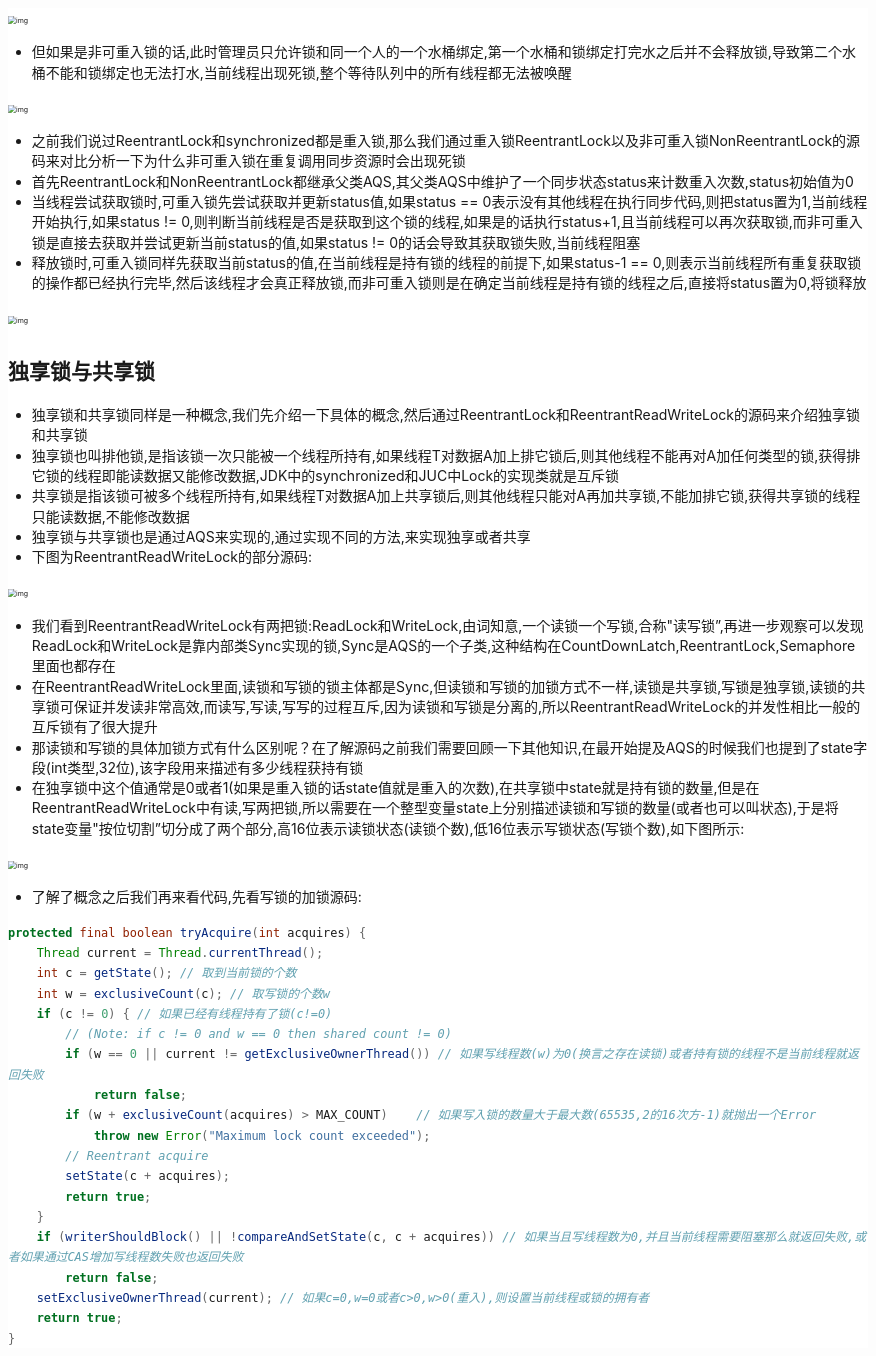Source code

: <img src="https://raw.githubusercontent.com/LuShan123888/Files/main/Pictures/20210615170611.png" alt="img" style="zoom:50%;" />

- 但如果是非可重入锁的话,此时管理员只允许锁和同一个人的一个水桶绑定,第一个水桶和锁绑定打完水之后并不会释放锁,导致第二个水桶不能和锁绑定也无法打水,当前线程出现死锁,整个等待队列中的所有线程都无法被唤醒

<img src="https://raw.githubusercontent.com/LuShan123888/Files/main/Pictures/20210615170638.png" alt="img" style="zoom:50%;" />

- 之前我们说过ReentrantLock和synchronized都是重入锁,那么我们通过重入锁ReentrantLock以及非可重入锁NonReentrantLock的源码来对比分析一下为什么非可重入锁在重复调用同步资源时会出现死锁
- 首先ReentrantLock和NonReentrantLock都继承父类AQS,其父类AQS中维护了一个同步状态status来计数重入次数,status初始值为0
- 当线程尝试获取锁时,可重入锁先尝试获取并更新status值,如果status == 0表示没有其他线程在执行同步代码,则把status置为1,当前线程开始执行,如果status != 0,则判断当前线程是否是获取到这个锁的线程,如果是的话执行status+1,且当前线程可以再次获取锁,而非可重入锁是直接去获取并尝试更新当前status的值,如果status != 0的话会导致其获取锁失败,当前线程阻塞
- 释放锁时,可重入锁同样先获取当前status的值,在当前线程是持有锁的线程的前提下,如果status-1 == 0,则表示当前线程所有重复获取锁的操作都已经执行完毕,然后该线程才会真正释放锁,而非可重入锁则是在确定当前线程是持有锁的线程之后,直接将status置为0,将锁释放

<img src="https://raw.githubusercontent.com/LuShan123888/Files/main/Pictures/20210615171305.png" alt="img" style="zoom:50%;" />

## 独享锁与共享锁

- 独享锁和共享锁同样是一种概念,我们先介绍一下具体的概念,然后通过ReentrantLock和ReentrantReadWriteLock的源码来介绍独享锁和共享锁
- 独享锁也叫排他锁,是指该锁一次只能被一个线程所持有,如果线程T对数据A加上排它锁后,则其他线程不能再对A加任何类型的锁,获得排它锁的线程即能读数据又能修改数据,JDK中的synchronized和JUC中Lock的实现类就是互斥锁
- 共享锁是指该锁可被多个线程所持有,如果线程T对数据A加上共享锁后,则其他线程只能对A再加共享锁,不能加排它锁,获得共享锁的线程只能读数据,不能修改数据
- 独享锁与共享锁也是通过AQS来实现的,通过实现不同的方法,来实现独享或者共享
- 下图为ReentrantReadWriteLock的部分源码:

<img src="https://raw.githubusercontent.com/LuShan123888/Files/main/Pictures/20210615171311.png" alt="img" style="zoom:50%;" />

- 我们看到ReentrantReadWriteLock有两把锁:ReadLock和WriteLock,由词知意,一个读锁一个写锁,合称"读写锁”,再进一步观察可以发现ReadLock和WriteLock是靠内部类Sync实现的锁,Sync是AQS的一个子类,这种结构在CountDownLatch,ReentrantLock,Semaphore里面也都存在
- 在ReentrantReadWriteLock里面,读锁和写锁的锁主体都是Sync,但读锁和写锁的加锁方式不一样,读锁是共享锁,写锁是独享锁,读锁的共享锁可保证并发读非常高效,而读写,写读,写写的过程互斥,因为读锁和写锁是分离的,所以ReentrantReadWriteLock的并发性相比一般的互斥锁有了很大提升
- 那读锁和写锁的具体加锁方式有什么区别呢？在了解源码之前我们需要回顾一下其他知识,在最开始提及AQS的时候我们也提到了state字段(int类型,32位),该字段用来描述有多少线程获持有锁
- 在独享锁中这个值通常是0或者1(如果是重入锁的话state值就是重入的次数),在共享锁中state就是持有锁的数量,但是在ReentrantReadWriteLock中有读,写两把锁,所以需要在一个整型变量state上分别描述读锁和写锁的数量(或者也可以叫状态),于是将state变量"按位切割”切分成了两个部分,高16位表示读锁状态(读锁个数),低16位表示写锁状态(写锁个数),如下图所示:

<img src="https://raw.githubusercontent.com/LuShan123888/Files/main/Pictures/20210615173718.png" alt="img" style="zoom:50%;" />

- 了解了概念之后我们再来看代码,先看写锁的加锁源码:

```Java
protected final boolean tryAcquire(int acquires) {
    Thread current = Thread.currentThread();
    int c = getState(); // 取到当前锁的个数
    int w = exclusiveCount(c); // 取写锁的个数w
    if (c != 0) { // 如果已经有线程持有了锁(c!=0)
        // (Note: if c != 0 and w == 0 then shared count != 0)
        if (w == 0 || current != getExclusiveOwnerThread()) // 如果写线程数(w)为0(换言之存在读锁)或者持有锁的线程不是当前线程就返回失败
            return false;
        if (w + exclusiveCount(acquires) > MAX_COUNT)    // 如果写入锁的数量大于最大数(65535,2的16次方-1)就抛出一个Error
            throw new Error("Maximum lock count exceeded");
        // Reentrant acquire
        setState(c + acquires);
        return true;
    }
    if (writerShouldBlock() || !compareAndSetState(c, c + acquires)) // 如果当且写线程数为0,并且当前线程需要阻塞那么就返回失败,或者如果通过CAS增加写线程数失败也返回失败
        return false;
    setExclusiveOwnerThread(current); // 如果c=0,w=0或者c>0,w>0(重入),则设置当前线程或锁的拥有者
    return true;
}
```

* * *

> [TASK]: Filter the lines above, keeping each one that contains the string "current".

> [ANSWER SECTION]:
    Thread current = Thread.currentThread();
        if (w == 0 || current != getExclusiveOwnerThread()) // 如果写线程数(w)为0(换言之存在读锁)或者持有锁的线程不是当前线程就返回失败
    setExclusiveOwnerThread(current); // 如果c=0,w=0或者c>0,w>0(重入),则设置当前线程或锁的拥有者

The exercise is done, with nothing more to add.